Светлый фон

Лишь к полудню утихло побоище. Сам владыко — архиепископ Новгородский Феофил — вышел с хоругвями к мосту, увещевал.

Народишко расходился постепенно. Первым опустел мост — лишь чернели кое-где растоптанные толпой трупы, на них падал, не таял, мокрый ноябрьский снег. Он шел все сильнее, заметал следы крови, ложился на крыши домов, на купола храмов белым промозглым саваном.

Присланная посадником команда убирала трупы. Священники отпускали грехи умирающим. Мимо Олега Иваныча пронесли юношу — почти мальчика — с раздавленной грудной клеткой. Юноша хрипел, умирая, на губах его пузырилась кровавая пена, бледное лицо было искажено невыносимой болью. Он что-то хотел, этот мальчик, просительно смотрел на Олега серыми, цвета неба, глазами.

Первым догадался стоявший рядом Гришаня. Бросился к священнику, схватил за руку…

Еле успел прочитать молитву, как раздавленная грудина юноши изогнулась дугой, хлынула изо рта темная, почти черная, кровь.

— Упокой, Господи, душу его, — тесно прижимаясь к Олегу, прошептал Гришаня. По щекам отрока катились слезы.

— Может… и вправду лучше у московитов? — Он повернулся к Олегу, вытер мокрые глаза, сглотнув слюну, молвил: — Зачем, зачем все это нужно, Господи? И кому?

Худенькие плечи Гришани сотрясались в рыданиях.

— Зачем — не знаю, — погладив отрока по голове, тихо сказал Олег Иваныч, — но кому — выясним. Не плачь, Григорий, не надо. Не думаю, что на Москве лучше.

А снег все шел, густо-густо, повалил вдруг целыми хлопьями, словно желая скрыть случившееся плотным своим покрывалом.

Вечером, дома, на Ильинской, Олег Иваныч выслушал доклад Олексахи. Как выяснилось, промосковски настроенную группировку тоже финансировал боярин Ставр, только сильно таился — через третьих людей действовал. Если б не старые Олексахины связи среди мелких торговцев — вряд ли обнаружилось бы истинное лицо благодетеля московитских. Боярина Ставра. Одной рукой боярин давал им деньги, другой — посылал Митрю кричать за Казимира. Хитра политика боярская, ничего не скажешь, да только все в мире уже когда-то было, было и это: DIVIDO ET IMPERE — разделяй и властвуй! Римская империя, однако…

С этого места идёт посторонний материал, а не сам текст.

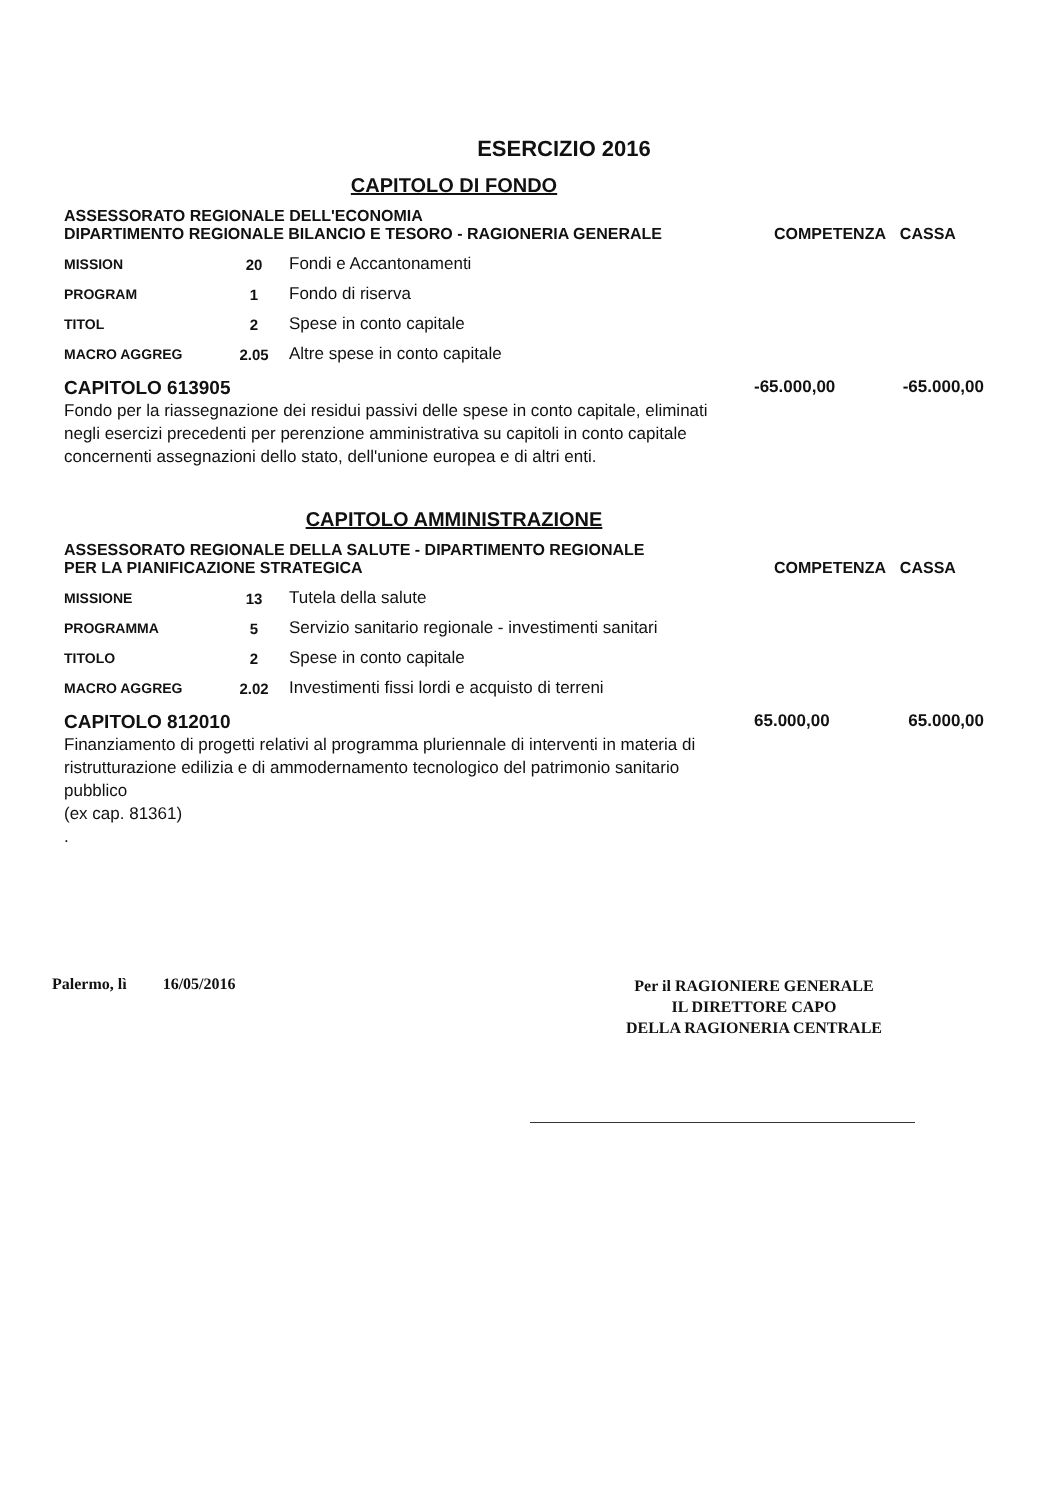ESERCIZIO 2016
CAPITOLO DI FONDO
ASSESSORATO REGIONALE DELL'ECONOMIA
DIPARTIMENTO REGIONALE BILANCIO E TESORO - RAGIONERIA GENERALE
COMPETENZA CASSA
| MISSION | 20 | Fondi e Accantonamenti |
| PROGRAM | 1 | Fondo di riserva |
| TITOL | 2 | Spese in conto capitale |
| MACRO AGGREG | 2.05 | Altre spese in conto capitale |
CAPITOLO 613905 -65.000,00 -65.000,00
Fondo per la riassegnazione dei residui passivi delle spese in conto capitale, eliminati negli esercizi precedenti per perenzione amministrativa su capitoli in conto capitale concernenti assegnazioni dello stato, dell'unione europea e di altri enti.
CAPITOLO AMMINISTRAZIONE
ASSESSORATO REGIONALE DELLA SALUTE - DIPARTIMENTO REGIONALE
PER LA PIANIFICAZIONE STRATEGICA
COMPETENZA CASSA
| MISSIONE | 13 | Tutela della salute |
| PROGRAMMA | 5 | Servizio sanitario regionale - investimenti sanitari |
| TITOLO | 2 | Spese in conto capitale |
| MACRO AGGREG | 2.02 | Investimenti fissi lordi e acquisto di terreni |
CAPITOLO 812010 65.000,00 65.000,00
Finanziamento di progetti relativi al programma pluriennale di interventi in materia di ristrutturazione edilizia e di ammodernamento tecnologico del patrimonio sanitario pubblico
(ex cap. 81361)
.
Palermo, lì 16/05/2016
Per il RAGIONIERE GENERALE
IL DIRETTORE CAPO
DELLA RAGIONERIA CENTRALE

Когда Олексаха ушел, в дверь заглянул Пафнутий, молвил:

— Человек приходил с Софийской стороны, грамотку оставил!

Протянул осторожно бумажный свиток — не бересту какую-то.

«Господин Олег, что же не придешь ты ко мне, если обидела я тебя чем, то не моя вина. Жду тебя завтра, после обедни, на своей усадьбе — ты знаешь, где. Поговорить нам давно надо. Софья».

Внизу приписка, торопливо, напоследок:

«Если не сможешь после обедни, прииди и после полудня, и в вечер, все одно ждать буду».